Thursday, 11 February 2010

Hero Worship

We went to see Les Murray read his poems last night. Once again (Simon Russell Beale was the first) a stout man wins my heart. He read from his published poems in the first half and then from his new collection, which is coming out in April, in the second half (I will be buying it). He had the air throughout of not wanting to burden us, as if he believed we hadn't really all left our houses especially to listen to him.
Someone asked at the end whether he started with an idea or a feeling when he began to write a poem. Like Auden, he seemed to think that ideas were the worst way to begin.
At one point he told the story of his grandfather asking his father to cut down a tree at the end of a day of felling. His father objected, saying the tree was no good, rotten and full of white ant, and he wouldn't. The grandfather got the younger son to do it. In the process, the younger one landed it on himself and died. The grandfather blamed Murray's father for the rest of his life, exacting small, petty revenges. It was easier than contemplating the possibility that it was he himself who was to blame, Murray suggested.
I'd never read Quintets for Robert Morley, which identifies with the fat: 'We were probably the earliest civilized, and civilizing, humans,' it says, 'Never trust a lean meritocracy
nor the leader who has been lean'
Its final proposition:
'had Newton not been a mere beginner at gravity
he might have asked how the apple got up there
in the first place. And so might have discerned
an ampler physics.'
drew much laughter.
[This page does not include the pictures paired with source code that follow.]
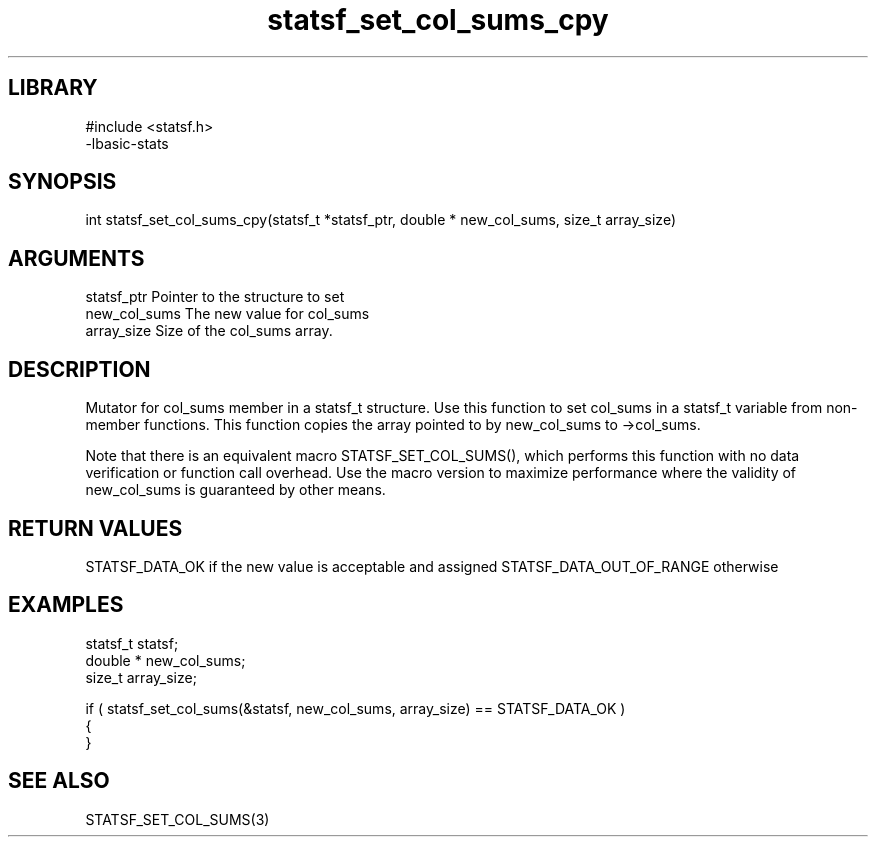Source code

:\" Generated by c2man from statsf_set_col_sums_cpy.c
.TH statsf_set_col_sums_cpy 3

.SH LIBRARY
\" Indicate #includes, library name, -L and -l flags
.nf
.na
#include <statsf.h>
-lbasic-stats
.ad
.fi

\" Convention:
\" Underline anything that is typed verbatim - commands, etc.
.SH SYNOPSIS
.PP
int     statsf_set_col_sums_cpy(statsf_t *statsf_ptr, double * new_col_sums, size_t array_size)

.SH ARGUMENTS
.nf
.na
statsf_ptr      Pointer to the structure to set
new_col_sums    The new value for col_sums
array_size      Size of the col_sums array.
.ad
.fi

.SH DESCRIPTION

Mutator for col_sums member in a statsf_t structure.
Use this function to set col_sums in a statsf_t variable
from non-member functions.  This function copies the array pointed to
by new_col_sums to ->col_sums.

Note that there is an equivalent macro STATSF_SET_COL_SUMS(), which performs
this function with no data verification or function call overhead.
Use the macro version to maximize performance where the validity
of new_col_sums is guaranteed by other means.

.SH RETURN VALUES

STATSF_DATA_OK if the new value is acceptable and assigned
STATSF_DATA_OUT_OF_RANGE otherwise

.SH EXAMPLES
.nf
.na

statsf_t        statsf;
double *        new_col_sums;
size_t          array_size;

if ( statsf_set_col_sums(&statsf, new_col_sums, array_size) == STATSF_DATA_OK )
{
}
.ad
.fi

.SH SEE ALSO

STATSF_SET_COL_SUMS(3)

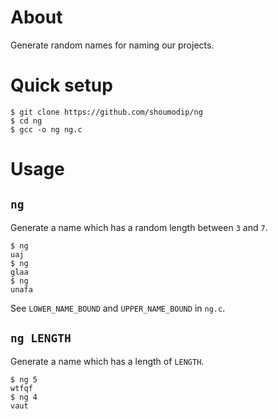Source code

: * About
Generate random names for naming our projects.

* Quick setup
#+begin_src console
$ git clone https://github.com/shoumodip/ng
$ cd ng
$ gcc -o ng ng.c
#+end_src

* Usage
** ~ng~
Generate a name which has a random length between ~3~ and ~7~.

#+begin_src console
$ ng
uaj
$ ng
glaa
$ ng
unafa
#+end_src

See ~LOWER_NAME_BOUND~ and ~UPPER_NAME_BOUND~ in ~ng.c~.

** ~ng LENGTH~
Generate a name which has a length of ~LENGTH~.

#+begin_src console
$ ng 5
wtfqf
$ ng 4
vaut
#+end_src
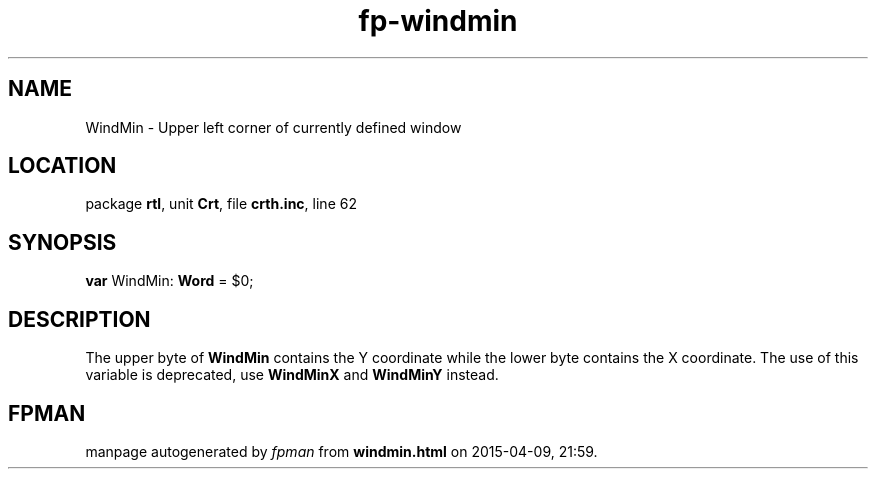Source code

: .\" file autogenerated by fpman
.TH "fp-windmin" 3 "2014-03-14" "fpman" "Free Pascal Programmer's Manual"
.SH NAME
WindMin - Upper left corner of currently defined window
.SH LOCATION
package \fBrtl\fR, unit \fBCrt\fR, file \fBcrth.inc\fR, line 62
.SH SYNOPSIS
\fBvar\fR WindMin: \fBWord\fR = $0;

.SH DESCRIPTION
The upper byte of \fBWindMin\fR contains the Y coordinate while the lower byte contains the X coordinate. The use of this variable is deprecated, use \fBWindMinX\fR and \fBWindMinY\fR instead.


.SH FPMAN
manpage autogenerated by \fIfpman\fR from \fBwindmin.html\fR on 2015-04-09, 21:59.

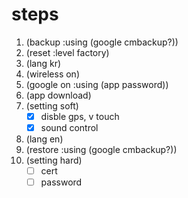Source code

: * steps

1. (backup :using (google cmbackup?))
2. (reset :level factory)
3. (lang kr)
4. (wireless on)
5. (google on :using (app password))
6. (app download)
7. (setting soft)
   - [X] disble gps, v touch
   - [X] sound control
8. (lang en)
9. (restore :using (google cmbackup?))
10. (setting hard)
    - [ ] cert
    - [ ] password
Murray grinned at the audience after that: 'We like being liked too,' he observed, presumably on behalf of the poem's subjects.
Although I suspect fame and celebrity would be the last things Murray wants, I wish he was more widely recognised as a great man. But as he says, describing his arrival in Hollywood, in the poem Opening in England, (which he didn't read last night):
... Poets are nothing
in that profit vortex. Entertainment
and all the decorations of satiety
were craft, but poetry was a gent
always, regaled with gifts, not money.